### TEKS
Kalangan Advent mengemukakan bahwa di antara kewajiban moral, maka kepatuhan
memperoleh keutamaan sebagai kehormatan. (www.newadvent.org),
Bahkan teolog Kristen, MacDonald (Daniel
Koehn, www.evangelartist.com) mengemukakan
bahwa kepatuhan berkaitan dengan istilah pertalian hubungan, kepatuhan membuka
jalan bagi bentuk-bentuk khusus dalam pertalian hubungan dengan Tuhan.
b.
######
### BAHAN SUMBER
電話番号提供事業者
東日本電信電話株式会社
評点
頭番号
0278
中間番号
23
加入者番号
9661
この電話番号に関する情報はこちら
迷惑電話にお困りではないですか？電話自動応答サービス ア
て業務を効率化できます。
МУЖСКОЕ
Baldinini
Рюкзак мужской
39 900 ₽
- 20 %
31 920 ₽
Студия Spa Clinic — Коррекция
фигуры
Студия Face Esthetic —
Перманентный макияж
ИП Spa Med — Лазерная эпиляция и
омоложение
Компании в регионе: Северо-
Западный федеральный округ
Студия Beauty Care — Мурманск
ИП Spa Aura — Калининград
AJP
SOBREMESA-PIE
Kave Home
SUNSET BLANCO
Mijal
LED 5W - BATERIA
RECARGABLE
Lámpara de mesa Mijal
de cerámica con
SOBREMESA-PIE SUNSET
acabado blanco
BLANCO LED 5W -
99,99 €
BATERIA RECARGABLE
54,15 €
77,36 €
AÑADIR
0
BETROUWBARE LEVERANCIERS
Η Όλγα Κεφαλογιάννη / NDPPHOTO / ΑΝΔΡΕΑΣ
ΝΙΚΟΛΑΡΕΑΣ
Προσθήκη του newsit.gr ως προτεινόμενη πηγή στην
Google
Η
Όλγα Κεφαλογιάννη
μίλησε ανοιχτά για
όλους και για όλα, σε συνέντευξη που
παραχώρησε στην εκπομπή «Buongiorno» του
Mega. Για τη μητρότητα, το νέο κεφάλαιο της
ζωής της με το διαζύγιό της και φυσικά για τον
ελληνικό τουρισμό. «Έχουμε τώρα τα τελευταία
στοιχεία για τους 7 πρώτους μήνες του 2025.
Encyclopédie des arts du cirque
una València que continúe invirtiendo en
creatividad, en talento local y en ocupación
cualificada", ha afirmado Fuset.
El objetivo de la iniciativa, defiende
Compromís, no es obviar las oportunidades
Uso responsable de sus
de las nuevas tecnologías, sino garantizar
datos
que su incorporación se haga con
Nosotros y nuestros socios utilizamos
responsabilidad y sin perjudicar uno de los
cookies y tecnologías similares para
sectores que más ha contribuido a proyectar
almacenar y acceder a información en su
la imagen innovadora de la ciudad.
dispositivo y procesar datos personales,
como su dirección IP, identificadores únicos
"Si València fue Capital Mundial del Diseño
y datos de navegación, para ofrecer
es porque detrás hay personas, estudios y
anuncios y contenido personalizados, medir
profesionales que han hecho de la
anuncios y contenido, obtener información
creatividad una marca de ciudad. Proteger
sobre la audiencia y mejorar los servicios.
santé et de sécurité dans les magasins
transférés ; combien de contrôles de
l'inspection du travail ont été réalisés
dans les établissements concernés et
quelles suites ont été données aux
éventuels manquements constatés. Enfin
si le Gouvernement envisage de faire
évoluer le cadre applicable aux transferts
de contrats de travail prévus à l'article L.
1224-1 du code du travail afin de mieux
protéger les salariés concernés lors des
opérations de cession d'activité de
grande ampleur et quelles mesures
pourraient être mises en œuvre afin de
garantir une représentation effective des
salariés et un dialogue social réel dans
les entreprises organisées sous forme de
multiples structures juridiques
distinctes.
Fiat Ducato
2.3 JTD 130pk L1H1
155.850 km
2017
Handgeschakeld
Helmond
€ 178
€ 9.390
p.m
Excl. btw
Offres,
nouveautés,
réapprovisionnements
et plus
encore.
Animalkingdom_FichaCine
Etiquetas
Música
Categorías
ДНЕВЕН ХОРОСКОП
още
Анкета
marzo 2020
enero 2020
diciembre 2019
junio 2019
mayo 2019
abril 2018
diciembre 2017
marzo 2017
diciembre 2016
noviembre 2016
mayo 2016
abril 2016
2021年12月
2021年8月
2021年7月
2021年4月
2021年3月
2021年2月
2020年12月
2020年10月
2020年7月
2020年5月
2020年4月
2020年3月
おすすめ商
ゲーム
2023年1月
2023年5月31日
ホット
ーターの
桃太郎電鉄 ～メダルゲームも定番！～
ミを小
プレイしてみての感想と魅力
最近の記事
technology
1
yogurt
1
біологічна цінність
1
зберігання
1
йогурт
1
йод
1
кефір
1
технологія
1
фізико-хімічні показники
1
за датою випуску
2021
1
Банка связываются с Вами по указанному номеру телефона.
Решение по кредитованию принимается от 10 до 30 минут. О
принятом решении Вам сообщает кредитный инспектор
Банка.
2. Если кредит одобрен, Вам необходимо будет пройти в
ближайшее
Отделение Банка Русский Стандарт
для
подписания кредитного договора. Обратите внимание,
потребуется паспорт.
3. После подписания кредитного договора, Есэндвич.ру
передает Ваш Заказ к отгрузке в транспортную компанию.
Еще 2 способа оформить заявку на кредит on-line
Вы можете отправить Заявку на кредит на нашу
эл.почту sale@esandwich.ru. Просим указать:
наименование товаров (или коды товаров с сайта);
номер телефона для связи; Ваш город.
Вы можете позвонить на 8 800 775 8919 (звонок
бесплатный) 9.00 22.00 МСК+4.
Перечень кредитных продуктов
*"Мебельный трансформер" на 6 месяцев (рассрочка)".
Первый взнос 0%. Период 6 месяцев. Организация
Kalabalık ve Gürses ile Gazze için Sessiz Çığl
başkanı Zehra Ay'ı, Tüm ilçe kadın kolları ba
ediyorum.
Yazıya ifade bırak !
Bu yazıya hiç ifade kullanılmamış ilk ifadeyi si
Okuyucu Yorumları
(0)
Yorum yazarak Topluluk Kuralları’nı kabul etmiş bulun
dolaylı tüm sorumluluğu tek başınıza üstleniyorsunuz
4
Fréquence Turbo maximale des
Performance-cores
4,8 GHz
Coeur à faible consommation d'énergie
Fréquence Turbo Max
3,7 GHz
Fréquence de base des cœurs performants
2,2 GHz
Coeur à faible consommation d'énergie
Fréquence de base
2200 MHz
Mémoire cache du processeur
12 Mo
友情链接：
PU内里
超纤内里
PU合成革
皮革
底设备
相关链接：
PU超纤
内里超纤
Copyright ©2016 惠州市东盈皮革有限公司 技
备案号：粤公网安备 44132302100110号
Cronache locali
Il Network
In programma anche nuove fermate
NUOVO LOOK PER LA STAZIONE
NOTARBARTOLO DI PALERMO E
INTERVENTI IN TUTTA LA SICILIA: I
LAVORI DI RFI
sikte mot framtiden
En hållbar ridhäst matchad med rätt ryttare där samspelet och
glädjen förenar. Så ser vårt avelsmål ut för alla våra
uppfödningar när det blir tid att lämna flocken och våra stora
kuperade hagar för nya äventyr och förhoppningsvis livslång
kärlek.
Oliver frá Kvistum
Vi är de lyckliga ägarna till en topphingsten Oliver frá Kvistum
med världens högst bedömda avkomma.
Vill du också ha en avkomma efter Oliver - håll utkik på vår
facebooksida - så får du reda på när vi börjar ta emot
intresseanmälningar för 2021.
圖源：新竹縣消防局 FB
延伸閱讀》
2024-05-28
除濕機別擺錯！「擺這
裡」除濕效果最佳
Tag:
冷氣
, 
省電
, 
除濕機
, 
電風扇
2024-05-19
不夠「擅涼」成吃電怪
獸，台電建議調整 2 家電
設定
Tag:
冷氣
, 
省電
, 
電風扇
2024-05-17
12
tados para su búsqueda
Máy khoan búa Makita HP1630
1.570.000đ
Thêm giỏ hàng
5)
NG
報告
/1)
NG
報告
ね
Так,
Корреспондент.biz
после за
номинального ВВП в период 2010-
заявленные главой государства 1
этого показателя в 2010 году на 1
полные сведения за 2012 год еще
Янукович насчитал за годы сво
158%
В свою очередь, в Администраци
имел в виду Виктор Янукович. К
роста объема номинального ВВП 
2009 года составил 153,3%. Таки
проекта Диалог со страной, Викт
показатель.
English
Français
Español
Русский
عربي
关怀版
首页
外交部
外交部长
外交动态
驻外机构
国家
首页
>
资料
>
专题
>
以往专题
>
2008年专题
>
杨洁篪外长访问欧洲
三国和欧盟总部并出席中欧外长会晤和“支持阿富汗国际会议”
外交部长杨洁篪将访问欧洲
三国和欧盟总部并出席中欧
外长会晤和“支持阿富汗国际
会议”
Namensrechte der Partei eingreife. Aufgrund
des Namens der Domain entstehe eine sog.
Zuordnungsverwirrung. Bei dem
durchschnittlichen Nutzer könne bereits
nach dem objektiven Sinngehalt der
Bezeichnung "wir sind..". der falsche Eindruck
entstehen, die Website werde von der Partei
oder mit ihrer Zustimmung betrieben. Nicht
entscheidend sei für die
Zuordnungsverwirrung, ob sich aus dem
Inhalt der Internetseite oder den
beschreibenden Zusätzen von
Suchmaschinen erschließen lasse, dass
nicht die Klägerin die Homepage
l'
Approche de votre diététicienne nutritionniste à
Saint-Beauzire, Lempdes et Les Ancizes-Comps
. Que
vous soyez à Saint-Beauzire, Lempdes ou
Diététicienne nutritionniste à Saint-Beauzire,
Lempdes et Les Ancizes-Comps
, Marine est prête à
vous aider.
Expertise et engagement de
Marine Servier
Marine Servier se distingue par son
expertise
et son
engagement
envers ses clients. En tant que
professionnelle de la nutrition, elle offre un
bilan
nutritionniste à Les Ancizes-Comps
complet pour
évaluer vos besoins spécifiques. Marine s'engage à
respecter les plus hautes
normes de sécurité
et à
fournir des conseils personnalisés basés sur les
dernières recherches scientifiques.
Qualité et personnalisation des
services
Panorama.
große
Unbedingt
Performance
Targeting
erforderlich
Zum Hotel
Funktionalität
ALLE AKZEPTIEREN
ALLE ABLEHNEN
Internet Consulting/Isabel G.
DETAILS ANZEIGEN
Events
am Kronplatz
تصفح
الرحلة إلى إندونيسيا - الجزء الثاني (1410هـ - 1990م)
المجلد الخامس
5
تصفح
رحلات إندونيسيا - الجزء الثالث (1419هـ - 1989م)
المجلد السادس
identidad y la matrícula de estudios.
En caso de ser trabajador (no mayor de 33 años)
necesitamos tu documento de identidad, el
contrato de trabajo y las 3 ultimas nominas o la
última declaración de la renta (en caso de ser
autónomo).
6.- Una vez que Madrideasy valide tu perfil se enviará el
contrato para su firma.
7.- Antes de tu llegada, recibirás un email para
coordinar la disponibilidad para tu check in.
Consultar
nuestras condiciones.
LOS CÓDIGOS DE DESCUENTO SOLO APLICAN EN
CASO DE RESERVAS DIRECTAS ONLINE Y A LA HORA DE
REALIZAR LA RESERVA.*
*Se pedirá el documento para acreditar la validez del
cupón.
######
— SOAL TUGAS —
Jawab pertanyaan berikut berdasarkan teks tentang kepatuhan.
1. Menurut kalangan Advent, apa yang memperoleh keutamaan sebagai kehormatan di antara kewajiban moral?
2. Dengan istilah apa MacDonald mengaitkan kepatuhan?
3. Menurut MacDonald, kepatuhan membuka jalan bagi apa?

— JAWABAN TUGAS INI —
1. Kepatuhan.
2. Istilah pertalian hubungan.
3. Bentuk-bentuk khusus dalam pertalian hubungan dengan Tuhan.